Nobody wants to run out of gas for their camping stove. That would really mess with meal prep and could even result in a shortened Kalalau adventure. At the same time, schlepping too many cartridges is also not fun. So how do you know how many you’ll need?
Here’s a way to make sure:
1. Figure out how many “boils” you’ll need.
Let’s say you go for 3 days. That could mean 2 warm dinners + 2 warm breakfasts + 4 cups of coffee (very important!) = 8 boils total, assuming you’re using the same cup or pot for meals and hot drinks. You’ll also want to consider the size of your group, so each meal could mean 2 boils, for example. Also, factor in whether you’ll use boiling water as a way to treat water to make it potable (see Water Treatment). This would obviously increase the number of boils needed. To be on the safe side, consider a 20% safety cushion, so in this case, I would round up to 10.
=> Needed boils
2. Weigh your canister.
Get a cheap digital scale and weigh your fuel canister - without the stove attached. (Mine was 365 g full.)
=> Initial weight
3. Run a test boil.
Fill your cup/pot with as much water as you’ll expect to use for a typical boil and use the same stove you’re planning on bringing. As much as possible, keep other variables the same as well, such as altitude (at higher altitudes, stoves take more time) and ambient temperature. Make sure you boil the water as long as you would on the trail (most recommend at least a 1-minute rolling boil at lower altitudes) before turning it off.
4. Weigh your canister again.
The difference between the two weights is how much gas a single boil consumes, e.g. 365 g - 361.9 g = 3.1 g (of fuel per boil). Your number will obviously be different.
Current weight - initial weight = weight of fuel per boil
5. Subtract the empty weight of the canister from your last measured weight.
So if your canister weighs 361.9 g and the empty weight (as indicated on the canister as “net weight”) is 230 g, you have 131.9 g of fuel left (remaining fuel).
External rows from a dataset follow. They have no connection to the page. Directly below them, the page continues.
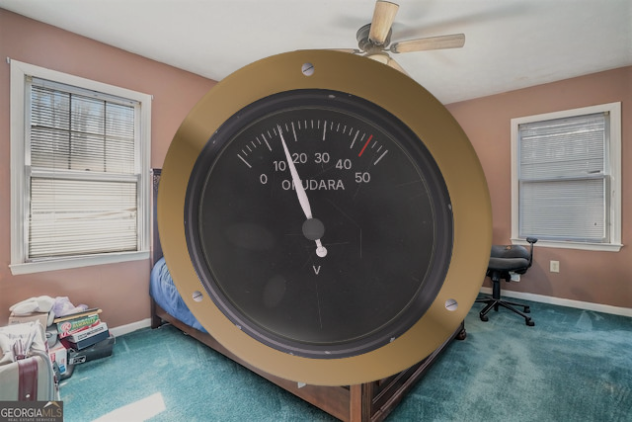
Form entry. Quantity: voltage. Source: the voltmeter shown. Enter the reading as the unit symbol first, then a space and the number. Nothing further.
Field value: V 16
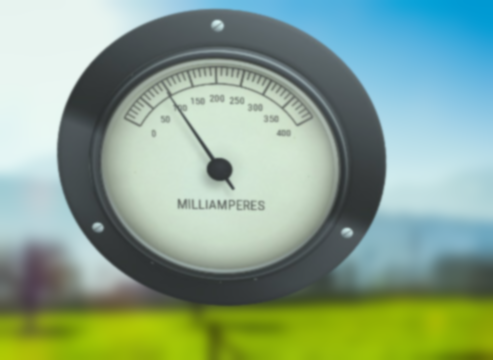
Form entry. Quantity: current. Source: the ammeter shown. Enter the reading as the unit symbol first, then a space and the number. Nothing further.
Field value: mA 100
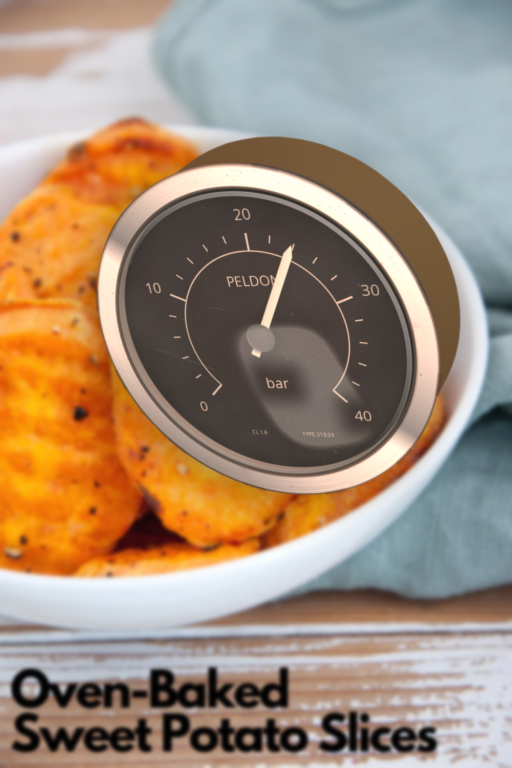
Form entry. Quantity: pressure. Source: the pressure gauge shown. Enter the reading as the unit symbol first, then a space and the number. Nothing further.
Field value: bar 24
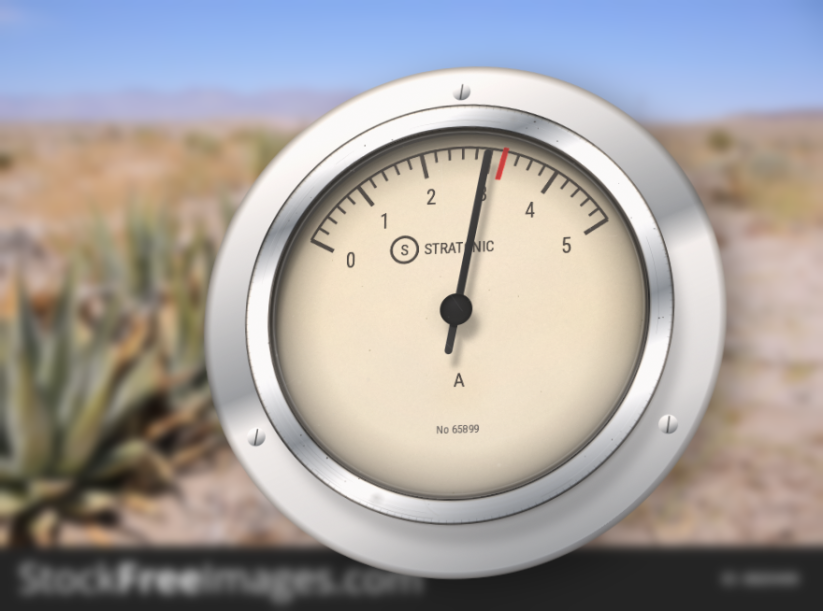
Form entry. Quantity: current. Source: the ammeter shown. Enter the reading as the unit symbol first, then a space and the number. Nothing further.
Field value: A 3
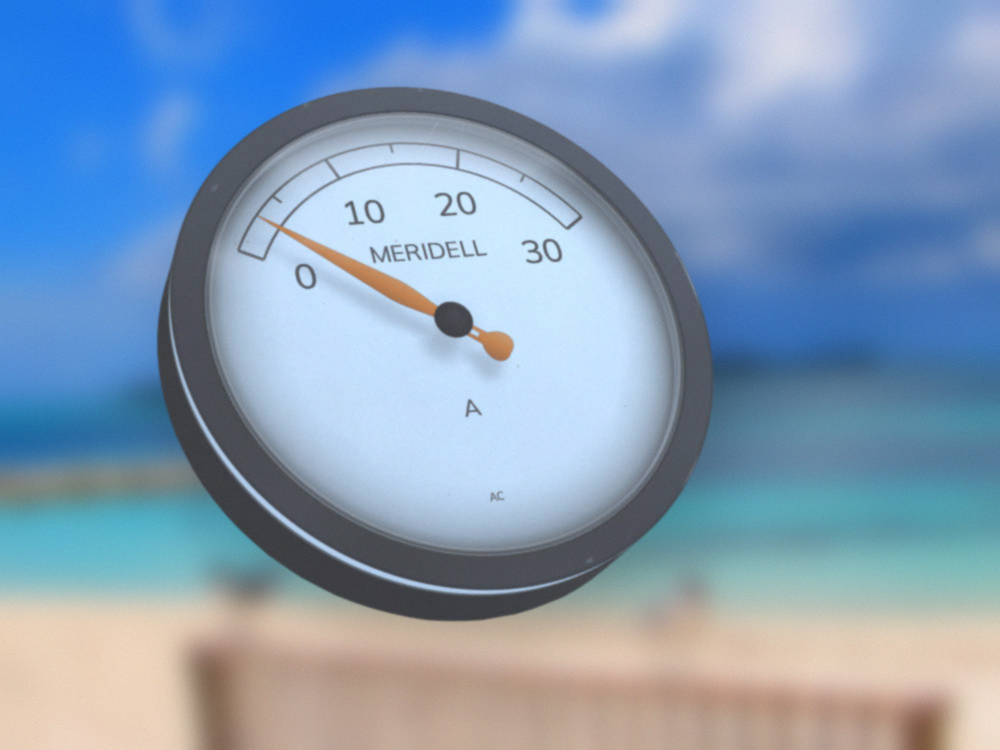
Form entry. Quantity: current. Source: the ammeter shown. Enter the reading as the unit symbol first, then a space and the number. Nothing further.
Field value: A 2.5
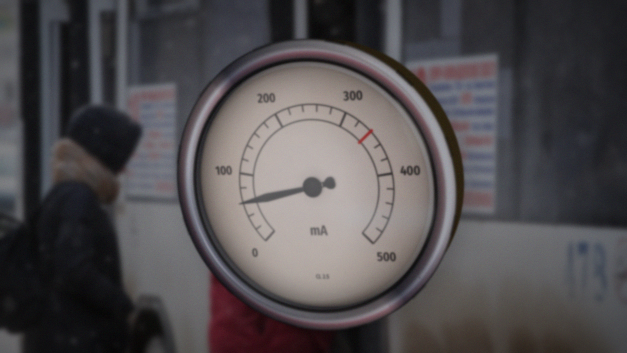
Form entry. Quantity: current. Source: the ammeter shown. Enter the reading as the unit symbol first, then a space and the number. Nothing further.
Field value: mA 60
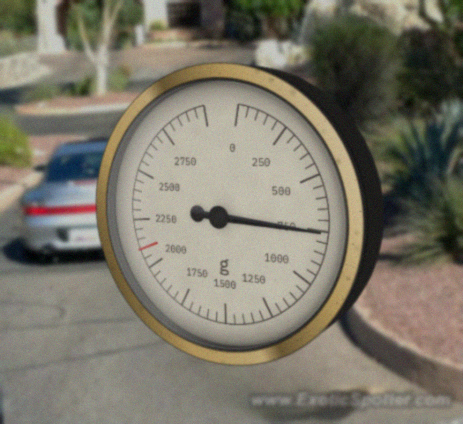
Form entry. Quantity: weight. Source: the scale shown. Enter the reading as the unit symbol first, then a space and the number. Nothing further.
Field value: g 750
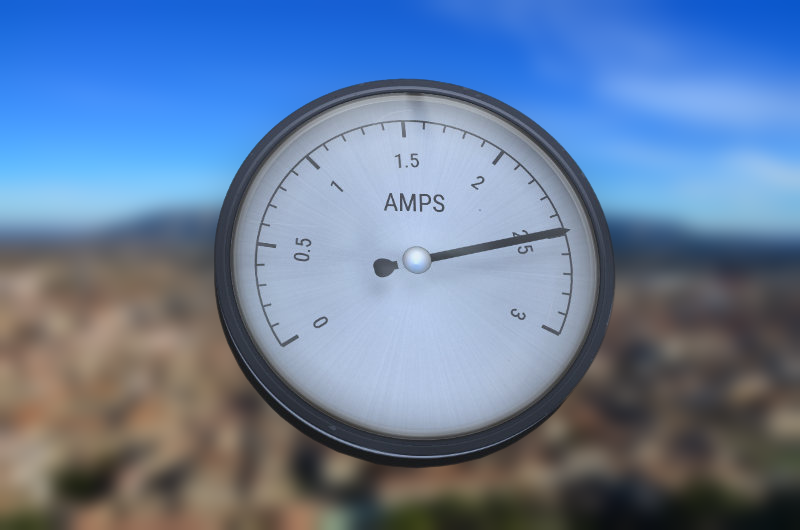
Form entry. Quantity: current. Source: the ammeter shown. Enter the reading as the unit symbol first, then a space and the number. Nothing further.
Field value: A 2.5
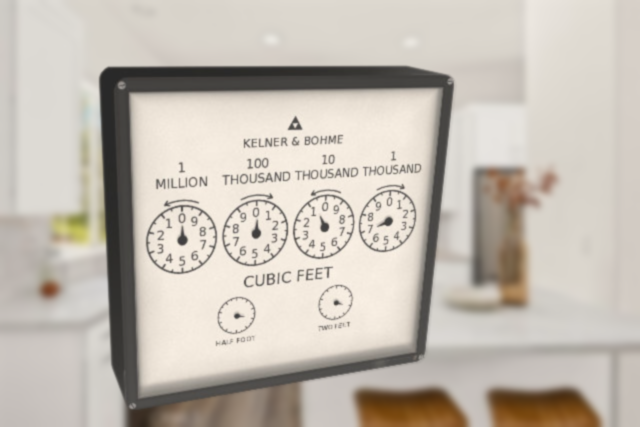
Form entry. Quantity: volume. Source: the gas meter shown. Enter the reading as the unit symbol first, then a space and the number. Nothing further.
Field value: ft³ 700
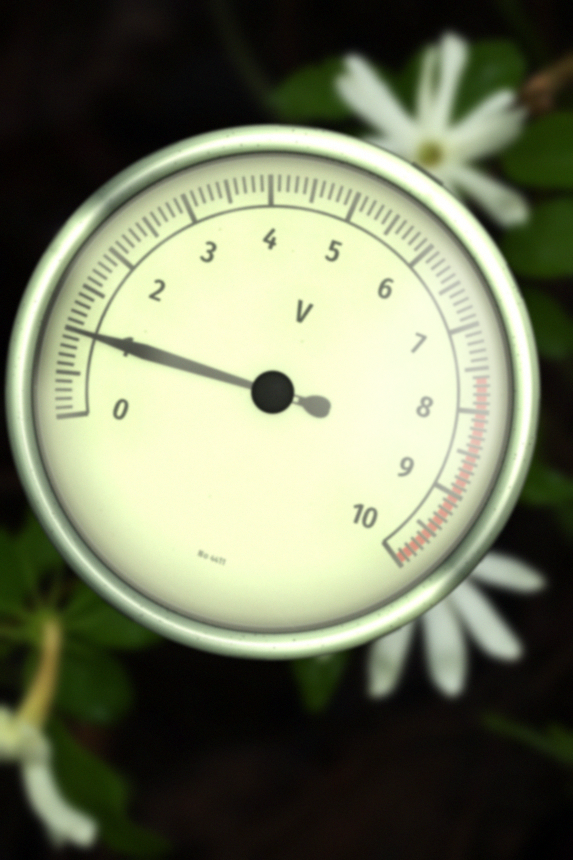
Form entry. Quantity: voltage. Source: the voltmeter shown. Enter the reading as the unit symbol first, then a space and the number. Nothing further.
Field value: V 1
Current weight - empty weight = weight of remaining fuel
6. Divide the remaining fuel weight by your weight of fuel per boil (from step 4).
This will give you the number of boils left in your canister, so 131.9 g / 3.1 g per boil = 42.5 boils (remaining boils).
Weight of remaining fuel / weight of fuel per boil = number of remaining boils
7. If you don’t have fewer than the required boils left, get another canister (or more).
So if you need 10 boils total and your canister’s remaining capacity is at 10 or above, you’re set.
Number of remaining boils >= needed boils ?
8. (Optional) Calculate the fill % for your cartridge
If you want to know exactly how full your cartridge is and you know how much it weighed when it was full, you can calculate
(Current weight - empty weight) / (full weight - empty weight) * 100 = % full.
I hope this process makes intuitive sense.
From my own experience, I’ve used a single canister for two 4-day solo Kalalau adventures as well as another short overnight hike (with both warm breakfasts and dinners + coffee twice a day minus first and last day) and still had 8% of fuel left. Your mileage will vary, but my point is: a single cartridge can go a long way.
Also, and this is good to know: There are usually half-empty cartridges left behind in Kalalau camp on what’s called the “free table”. So if you do run out unexpectedly, you can probably make do with a canister from there if necessary. That said, I don’t endorse leaving trash or other supplies behind, so I encourage you to do the same.
Where do you get gas on the Island?
Since you can’t bring gas canisters with you on the plane, you’ll have to buy them on the island.
My go-to destination is the ACE hardware store in Lihue. They usually have an ample supply of butane fuel cartridges on hand. (Call them if you want to be on the safe side.)
Lastly, don’t forget to pack a lighter, matches, or firestick, so you can actually light your stove.
Hopefully, this post was helpful and gave you confidence in knowing you’ll have enough fuel!